#### Extracted text

····················

The variance of the security has two components namely systematic risk, or market risk, and unsystematic risk, or specific risk. The variance explained by the index is referred to as systematic risk and the unexplained variance is called residual variance or unsystematic risk.
The Nasdaq-100 (NDX) is one of the world’s leading indices by capitalization. It includes 100 of the largest national (US) and international non-financial companies listed on the Nasdaq stock market by market capitalization. Within this index we find some of the major technology companies such as Apple, Amazon, Aphabet (Google), Facebook and Microsoft. The Nasdaq-100 undergoes quarterly reviews that occur in March, June, September and December and become effective with the closing values on the third Friday of the month. To become part of this index, stocks must have a daily trading volume of at least 200,000 pieces, have a total average market capitalization equal to or greater than 0.1% of the average market capitalization of the Nasdaq-100 stocks and typically must have been listed for at least a couple of years.

····················

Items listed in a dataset
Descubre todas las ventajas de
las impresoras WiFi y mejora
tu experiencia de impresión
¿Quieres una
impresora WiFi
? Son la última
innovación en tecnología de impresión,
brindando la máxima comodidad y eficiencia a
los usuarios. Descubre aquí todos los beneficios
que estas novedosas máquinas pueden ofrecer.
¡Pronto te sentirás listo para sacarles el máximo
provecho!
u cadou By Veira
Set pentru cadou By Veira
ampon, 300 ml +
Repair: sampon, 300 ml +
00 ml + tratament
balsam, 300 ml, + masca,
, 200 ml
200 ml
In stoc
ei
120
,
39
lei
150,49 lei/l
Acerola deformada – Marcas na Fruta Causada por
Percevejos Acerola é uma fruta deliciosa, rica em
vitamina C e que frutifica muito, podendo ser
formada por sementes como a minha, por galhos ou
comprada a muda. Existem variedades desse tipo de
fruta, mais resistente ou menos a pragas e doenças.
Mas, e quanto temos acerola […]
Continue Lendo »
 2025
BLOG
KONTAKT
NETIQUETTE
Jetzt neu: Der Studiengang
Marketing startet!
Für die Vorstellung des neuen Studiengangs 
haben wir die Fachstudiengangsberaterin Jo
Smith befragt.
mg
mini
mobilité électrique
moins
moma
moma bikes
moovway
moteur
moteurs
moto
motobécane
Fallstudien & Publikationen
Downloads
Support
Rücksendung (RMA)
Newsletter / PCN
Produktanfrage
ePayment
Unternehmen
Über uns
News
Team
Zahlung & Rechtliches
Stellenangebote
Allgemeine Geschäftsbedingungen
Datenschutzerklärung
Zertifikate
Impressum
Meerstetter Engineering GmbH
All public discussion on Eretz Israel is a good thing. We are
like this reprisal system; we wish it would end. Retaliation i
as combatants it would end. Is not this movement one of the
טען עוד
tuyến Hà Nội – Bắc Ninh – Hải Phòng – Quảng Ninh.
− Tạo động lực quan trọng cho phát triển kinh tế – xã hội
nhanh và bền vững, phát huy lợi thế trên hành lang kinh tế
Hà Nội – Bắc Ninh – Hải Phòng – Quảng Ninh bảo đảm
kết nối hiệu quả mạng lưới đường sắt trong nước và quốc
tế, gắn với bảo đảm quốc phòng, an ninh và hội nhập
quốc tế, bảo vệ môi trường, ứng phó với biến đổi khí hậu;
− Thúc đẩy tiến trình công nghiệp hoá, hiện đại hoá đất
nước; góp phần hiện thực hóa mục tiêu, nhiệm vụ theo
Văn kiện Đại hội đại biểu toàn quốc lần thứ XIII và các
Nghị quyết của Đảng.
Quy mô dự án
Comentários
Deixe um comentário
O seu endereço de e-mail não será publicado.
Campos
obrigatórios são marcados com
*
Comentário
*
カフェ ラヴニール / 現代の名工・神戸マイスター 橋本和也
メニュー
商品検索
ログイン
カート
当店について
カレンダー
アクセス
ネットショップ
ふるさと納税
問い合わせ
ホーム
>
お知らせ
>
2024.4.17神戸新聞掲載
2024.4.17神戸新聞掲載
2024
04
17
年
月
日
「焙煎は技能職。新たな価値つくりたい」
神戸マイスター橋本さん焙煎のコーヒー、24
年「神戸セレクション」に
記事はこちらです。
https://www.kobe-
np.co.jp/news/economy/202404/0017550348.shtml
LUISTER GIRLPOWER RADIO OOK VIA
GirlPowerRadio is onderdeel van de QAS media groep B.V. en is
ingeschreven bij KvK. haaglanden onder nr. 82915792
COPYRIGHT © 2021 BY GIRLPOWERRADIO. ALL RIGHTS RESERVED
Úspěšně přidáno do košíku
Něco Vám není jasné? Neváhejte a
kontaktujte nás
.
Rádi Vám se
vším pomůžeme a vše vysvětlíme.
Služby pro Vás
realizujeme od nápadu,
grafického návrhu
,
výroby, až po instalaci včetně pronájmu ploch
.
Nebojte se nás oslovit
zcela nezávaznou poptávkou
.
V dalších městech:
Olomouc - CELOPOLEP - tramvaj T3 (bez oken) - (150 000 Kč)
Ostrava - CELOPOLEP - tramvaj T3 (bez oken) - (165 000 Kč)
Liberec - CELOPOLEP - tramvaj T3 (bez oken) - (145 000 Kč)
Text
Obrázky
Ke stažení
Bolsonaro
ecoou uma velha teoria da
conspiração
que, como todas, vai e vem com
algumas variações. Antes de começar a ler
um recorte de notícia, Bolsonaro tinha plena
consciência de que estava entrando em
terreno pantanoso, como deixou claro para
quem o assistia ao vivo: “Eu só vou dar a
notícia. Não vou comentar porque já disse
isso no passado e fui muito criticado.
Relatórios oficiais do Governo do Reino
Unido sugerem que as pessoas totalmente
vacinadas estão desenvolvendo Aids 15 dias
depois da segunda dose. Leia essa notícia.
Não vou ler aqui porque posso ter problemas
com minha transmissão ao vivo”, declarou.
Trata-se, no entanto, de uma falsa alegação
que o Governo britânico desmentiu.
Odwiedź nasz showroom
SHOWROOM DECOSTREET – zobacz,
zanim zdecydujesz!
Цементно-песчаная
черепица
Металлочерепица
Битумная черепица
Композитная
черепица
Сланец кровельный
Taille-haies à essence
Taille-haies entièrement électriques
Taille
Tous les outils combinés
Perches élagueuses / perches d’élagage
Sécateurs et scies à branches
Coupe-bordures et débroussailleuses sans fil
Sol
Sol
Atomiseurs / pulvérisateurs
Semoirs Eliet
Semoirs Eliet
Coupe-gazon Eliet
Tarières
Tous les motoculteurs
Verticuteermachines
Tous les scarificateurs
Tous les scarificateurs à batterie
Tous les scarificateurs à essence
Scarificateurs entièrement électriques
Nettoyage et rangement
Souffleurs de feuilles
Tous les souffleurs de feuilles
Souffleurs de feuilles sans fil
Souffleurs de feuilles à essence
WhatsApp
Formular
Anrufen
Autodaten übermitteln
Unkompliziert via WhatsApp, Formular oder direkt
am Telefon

····················

#### Work to be completed
Continue the passage on risk and the Nasdaq-100 from the point where it stops. The records are separate material and are not part of the passage on risk and the Nasdaq-100.

#### Response to this task
At this time (July 2022) there are 102 stocks within the Nasdaq-100. The complete list can be viewed here: Nasdaq-100. For the construction of the dataset, we downloaded the daily closing prices of these securities and of all those securities that were part of the index starting from 2017 (beginning of our historical series). We then managed the revisions of the securities by finding the incoming securities, the outgoing securities, and the effective date of exchange on the official Nasdaq website. We used the Bloomberg terminal to download the data. When building the dataset we put attention to the survivorship bias. The survivorship bias indicates the tendency to consider only existing or ”survivors” or ”winners” stocks when measuring the performance of a portfolio. This is a bias linked to the ”sample selection” in which observations that have already ceased to exist are not considered. For this reason, a portfolio’s return may be overestimated, leading to overly optimistic conclusions. To avoid survivorship bias, we need to make sure that all data is present and that no longer present observations have not been omitted. To create a dataset that takes into account the revisions that took place during the analysis period, we also downloaded the historical series of daily prices even for those stocks that are no longer part of the index, but that are still within the U.S. stock market. By checking the date on which a certain change took place, indicated by X, between a security A (incoming) and B (outgoing), we set to #N/A all the cells of B starting from X, valued the cells of A starting from X and setting to #N/A all cells of A prior to X. In these 5 years that we are analyzing, it can happen that a stock was removed from the Nasdaq-100. We also had to look up the prices of those stocks that are no longer listed. In this case we had to consider the sale price or what was obtained from a merge.